Top AI Product

Anthropic shipped two features for Claude Managed Agents at its Code with Claude London event, both aimed at one enterprise objection: “I’m not letting an agent run my code on someone else’s servers.” Self-hosted sandboxes are in public beta; MCP tunnels are in research preview.

## The agent loop stays out, the work moves in

The split is the clever part. The agent loop — orchestration, context management, error recovery — keeps running on Anthropic’s infrastructure. But tool execution moves into a sandbox you control, so files and repositories never leave your perimeter, and your existing network policies, audit logging, and security tooling apply. You can self-host or use managed providers like Cloudflare, Daytona, Modal, and Vercel.

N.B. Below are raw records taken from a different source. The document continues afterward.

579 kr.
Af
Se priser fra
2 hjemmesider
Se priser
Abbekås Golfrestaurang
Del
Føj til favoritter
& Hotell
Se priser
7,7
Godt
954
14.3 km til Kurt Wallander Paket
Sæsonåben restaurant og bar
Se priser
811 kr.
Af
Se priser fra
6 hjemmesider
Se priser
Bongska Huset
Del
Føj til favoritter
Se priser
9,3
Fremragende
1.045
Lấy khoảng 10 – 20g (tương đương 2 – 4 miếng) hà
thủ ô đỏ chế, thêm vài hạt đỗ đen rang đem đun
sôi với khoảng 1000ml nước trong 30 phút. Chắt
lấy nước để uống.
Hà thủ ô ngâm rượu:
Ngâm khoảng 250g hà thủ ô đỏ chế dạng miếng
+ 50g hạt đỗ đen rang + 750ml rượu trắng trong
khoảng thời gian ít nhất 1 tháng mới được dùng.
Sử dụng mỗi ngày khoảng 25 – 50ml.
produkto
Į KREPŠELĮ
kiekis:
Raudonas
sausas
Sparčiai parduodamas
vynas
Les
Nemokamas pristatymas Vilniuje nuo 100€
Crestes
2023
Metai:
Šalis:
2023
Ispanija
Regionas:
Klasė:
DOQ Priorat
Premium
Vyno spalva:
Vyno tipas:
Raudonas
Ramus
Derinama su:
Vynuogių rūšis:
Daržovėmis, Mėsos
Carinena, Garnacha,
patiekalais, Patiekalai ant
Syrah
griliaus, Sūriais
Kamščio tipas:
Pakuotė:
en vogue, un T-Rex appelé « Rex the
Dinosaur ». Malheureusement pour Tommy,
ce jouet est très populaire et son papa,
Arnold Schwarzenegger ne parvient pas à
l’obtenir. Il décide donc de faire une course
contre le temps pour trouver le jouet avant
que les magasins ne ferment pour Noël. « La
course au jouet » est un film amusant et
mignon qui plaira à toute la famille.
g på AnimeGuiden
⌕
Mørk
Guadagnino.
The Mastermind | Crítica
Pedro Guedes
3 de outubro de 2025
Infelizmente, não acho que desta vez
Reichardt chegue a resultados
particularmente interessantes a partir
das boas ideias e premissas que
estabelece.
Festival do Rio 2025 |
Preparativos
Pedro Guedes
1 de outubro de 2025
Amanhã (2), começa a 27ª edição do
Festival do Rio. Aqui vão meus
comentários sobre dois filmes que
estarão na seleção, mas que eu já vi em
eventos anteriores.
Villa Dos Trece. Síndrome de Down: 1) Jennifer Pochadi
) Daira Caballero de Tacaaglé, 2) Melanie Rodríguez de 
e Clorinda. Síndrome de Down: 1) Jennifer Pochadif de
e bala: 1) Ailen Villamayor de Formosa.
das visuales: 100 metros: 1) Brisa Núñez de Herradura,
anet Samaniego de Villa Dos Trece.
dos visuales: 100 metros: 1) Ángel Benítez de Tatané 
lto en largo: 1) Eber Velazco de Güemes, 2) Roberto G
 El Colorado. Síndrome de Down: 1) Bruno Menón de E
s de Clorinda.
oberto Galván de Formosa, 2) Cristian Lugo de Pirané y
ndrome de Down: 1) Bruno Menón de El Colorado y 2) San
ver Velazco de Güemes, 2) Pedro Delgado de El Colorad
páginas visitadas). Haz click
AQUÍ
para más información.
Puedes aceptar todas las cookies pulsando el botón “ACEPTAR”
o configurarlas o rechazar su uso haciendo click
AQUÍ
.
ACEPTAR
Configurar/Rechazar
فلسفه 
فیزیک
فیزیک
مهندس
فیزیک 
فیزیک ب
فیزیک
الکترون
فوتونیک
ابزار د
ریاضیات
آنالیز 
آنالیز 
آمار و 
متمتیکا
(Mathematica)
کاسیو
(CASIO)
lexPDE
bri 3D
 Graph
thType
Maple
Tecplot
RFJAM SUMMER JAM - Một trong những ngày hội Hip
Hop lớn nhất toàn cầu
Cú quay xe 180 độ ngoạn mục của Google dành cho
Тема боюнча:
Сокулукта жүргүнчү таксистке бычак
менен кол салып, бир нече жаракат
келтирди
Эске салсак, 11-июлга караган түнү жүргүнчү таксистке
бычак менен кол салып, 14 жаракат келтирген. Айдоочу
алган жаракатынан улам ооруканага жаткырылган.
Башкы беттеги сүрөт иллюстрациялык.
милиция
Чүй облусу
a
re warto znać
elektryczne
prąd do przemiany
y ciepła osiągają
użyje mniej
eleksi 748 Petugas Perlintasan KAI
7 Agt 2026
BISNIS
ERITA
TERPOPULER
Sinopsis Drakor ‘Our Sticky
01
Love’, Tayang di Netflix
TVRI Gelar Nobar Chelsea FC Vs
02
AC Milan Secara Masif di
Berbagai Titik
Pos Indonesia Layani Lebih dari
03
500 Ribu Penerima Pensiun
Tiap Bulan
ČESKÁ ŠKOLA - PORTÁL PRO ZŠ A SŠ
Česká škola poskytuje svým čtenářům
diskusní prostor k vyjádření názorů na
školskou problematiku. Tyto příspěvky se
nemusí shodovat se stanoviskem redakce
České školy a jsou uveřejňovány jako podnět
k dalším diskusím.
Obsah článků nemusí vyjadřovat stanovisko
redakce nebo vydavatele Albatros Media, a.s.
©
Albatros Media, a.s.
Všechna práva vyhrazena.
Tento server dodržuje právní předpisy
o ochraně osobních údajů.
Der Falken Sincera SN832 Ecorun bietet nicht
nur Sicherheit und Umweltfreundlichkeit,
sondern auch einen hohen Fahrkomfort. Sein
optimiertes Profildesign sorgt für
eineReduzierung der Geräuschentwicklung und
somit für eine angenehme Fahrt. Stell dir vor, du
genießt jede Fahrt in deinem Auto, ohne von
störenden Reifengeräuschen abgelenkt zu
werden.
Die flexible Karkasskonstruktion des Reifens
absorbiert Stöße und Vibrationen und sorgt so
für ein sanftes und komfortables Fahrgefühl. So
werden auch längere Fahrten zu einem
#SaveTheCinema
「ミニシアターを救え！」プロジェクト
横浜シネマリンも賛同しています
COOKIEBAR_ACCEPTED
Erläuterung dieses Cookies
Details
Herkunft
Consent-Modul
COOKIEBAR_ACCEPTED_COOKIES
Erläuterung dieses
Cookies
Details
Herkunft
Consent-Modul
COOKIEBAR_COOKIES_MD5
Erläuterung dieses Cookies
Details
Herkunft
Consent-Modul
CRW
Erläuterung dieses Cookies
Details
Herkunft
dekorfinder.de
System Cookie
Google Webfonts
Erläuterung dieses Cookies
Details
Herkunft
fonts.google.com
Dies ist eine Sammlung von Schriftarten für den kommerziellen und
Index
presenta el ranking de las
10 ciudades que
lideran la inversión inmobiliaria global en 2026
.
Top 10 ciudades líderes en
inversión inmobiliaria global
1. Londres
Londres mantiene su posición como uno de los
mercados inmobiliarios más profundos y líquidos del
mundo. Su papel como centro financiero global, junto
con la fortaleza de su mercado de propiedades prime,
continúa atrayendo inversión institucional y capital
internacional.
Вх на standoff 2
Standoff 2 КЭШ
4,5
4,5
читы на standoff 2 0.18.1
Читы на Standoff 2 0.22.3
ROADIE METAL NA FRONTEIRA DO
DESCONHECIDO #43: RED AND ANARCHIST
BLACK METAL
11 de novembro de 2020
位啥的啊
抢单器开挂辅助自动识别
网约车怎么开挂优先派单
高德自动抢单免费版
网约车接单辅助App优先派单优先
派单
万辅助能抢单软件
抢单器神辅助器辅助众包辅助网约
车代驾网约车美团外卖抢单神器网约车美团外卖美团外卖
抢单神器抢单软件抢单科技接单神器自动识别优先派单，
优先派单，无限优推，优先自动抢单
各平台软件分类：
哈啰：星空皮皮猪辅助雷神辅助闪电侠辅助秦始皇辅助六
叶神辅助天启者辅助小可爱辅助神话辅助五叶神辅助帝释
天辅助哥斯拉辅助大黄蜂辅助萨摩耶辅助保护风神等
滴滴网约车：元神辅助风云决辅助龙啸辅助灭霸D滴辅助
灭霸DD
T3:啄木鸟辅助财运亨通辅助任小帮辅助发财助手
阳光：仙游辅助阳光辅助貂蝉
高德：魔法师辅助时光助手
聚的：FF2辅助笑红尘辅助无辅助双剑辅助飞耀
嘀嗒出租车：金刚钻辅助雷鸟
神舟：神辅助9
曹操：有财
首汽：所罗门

## Tunnels instead of open ports

MCP tunnels solve the matching problem for data: how does an agent reach an MCP server inside your private network without you exposing it to the internet? A lightweight gateway you deploy makes a single outbound connection — no inbound firewall rules, no public endpoints, traffic encrypted end to end.

## Why it matters

Enterprise agent adoption keeps stalling on data control, not capability. Keeping execution and private data inside the customer’s boundary while Anthropic runs the reasoning is a concrete answer to the compliance teams blocking deployments — and a template for how agent vendors reach regulated industries.